En somme, nous devons accepter le fait que le centre-ville de Montréal englobe de nombreux quartiers qui se veulent résidentiels et que la planification de ces quartiers doit être, oui, sensible aux réalités locales, mais aussi conséquente à l’échelle régionale.
3 comments
J’aimerais bien avoir un lien vers les travaux du groupe de l’INRS et connaître la méthodologie de l’enquête, car l’espace de vie représenté sur la carte ne correspond vraiment pas à ma réalité passée et actuelle. Ayant vécu à St-Léonard, je peux témoigner que nos déplacements se faisaient plutôt vers l’est (Anjou) et sud-ouest (Rosemont). Nous n’allions jamais au nord du boul. des Grandes-Prairies. Par ailleurs, il est irréaliste de fusionner les axes de déplacements pour motifs étude, travail ou magasinage et en tirer des sous-régions de déplacement. Il existe des variables à portée régionales qui influencent indûment les résultats (ex.Cégep) qui fait en sorte que les sous-régions sur la carte ne représentent pas réellement la réalité VÉCUE.

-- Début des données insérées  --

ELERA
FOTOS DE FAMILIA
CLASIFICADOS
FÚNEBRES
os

Je ne sais pas s’il est nécessaire de redéfinir ce que l’on entend par centre-ville. Le «centre-ville élargi» dont il est question ici représente, au fond, le Montréal d’avant 1930 (en ajoutant une partie du Sud-Ouest et d’Hochelaga). Ça correspond au centre des affaires, au Vieux-Montréal, au Quartier des spectacles (ce qu’on appelle généralement le centre-ville) et aux quartiers centraux. C’est normal que les quartiers centraux aient une relation étroite avec le centre-ville. Il ne faut pas toutefois les confondre avec celui-ci.

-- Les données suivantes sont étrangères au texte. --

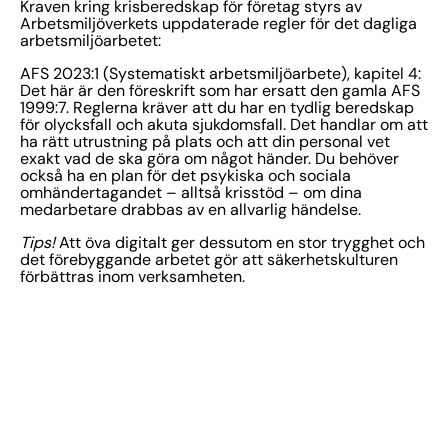
Kraven kring krisberedskap för företag styrs av
Arbetsmiljöverkets uppdaterade regler för det dagliga
arbetsmiljöarbetet:
AFS 2023:1 (Systematiskt arbetsmiljöarbete), kapitel 4:
Det här är den föreskrift som har ersatt den gamla AFS
1999:7. Reglerna kräver att du har en tydlig beredskap
för olycksfall och akuta sjukdomsfall. Det handlar om att
ha rätt utrustning på plats och att din personal vet
exakt vad de ska göra om något händer. Du behöver
också ha en plan för det psykiska och sociala
omhändertagandet – alltså krisstöd – om dina
medarbetare drabbas av en allvarlig händelse.
Tips!
Att öva digitalt ger dessutom en stor trygghet och
det förebyggande arbetet gör att säkerhetskulturen
förbättras inom verksamheten.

Un article intéressant Joël, en tant que tel et pour les réactions qu’il a provoqué. Même si ma contribution ne sera pas transformante, je m’en veux d’avoir pris autant de temps pour réagir. C’est surtout l’anecdote que je t’ai racontée que je veux partager ici.

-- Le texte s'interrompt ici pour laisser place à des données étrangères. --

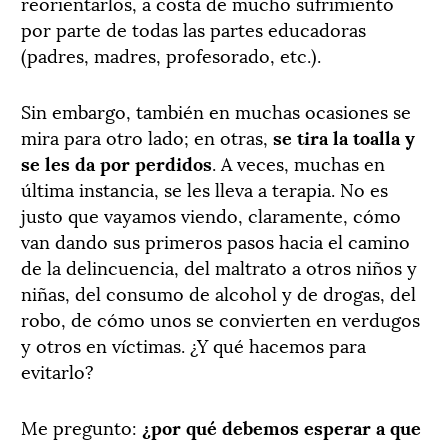
reorientarlos, a costa de mucho sufrimiento
por parte de todas las partes educadoras
(padres, madres, profesorado, etc.).
Sin embargo, también en muchas ocasiones se
mira para otro lado; en otras,
se tira la toalla y
se les da por perdidos
. A veces, muchas en
última instancia, se les lleva a terapia. No es
justo que vayamos viendo, claramente, cómo
van dando sus primeros pasos hacia el camino
de la delincuencia, del maltrato a otros niños y
niñas, del consumo de alcohol y de drogas, del
robo, de cómo unos se convierten en verdugos
y otros en víctimas. ¿Y qué hacemos para
evitarlo?
Me pregunto:
¿por qué debemos esperar a que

Ainsi, si comme Elizabeth je ne peux pas dire que la Montréal-Nord de mes 23 premières années me semblait en lien avec son nord-est (la rivière était une frontière importante de distinction dans la construction de mon identité citoyenne) et que, comme l’affirme Laurent, « c’est normal que quartiers centraux aient une relation étroite avec le centre-ville »; j’ai longtemps eu l’impression que le centre-ville commençait à Berri. C’est quand j’ai commencé à le fréquenter plus souvent vers 18 ans et surtout, que je me rendais compte que ma définition ne collait pas à celle admise par les médias que mes représentations se sont transformées.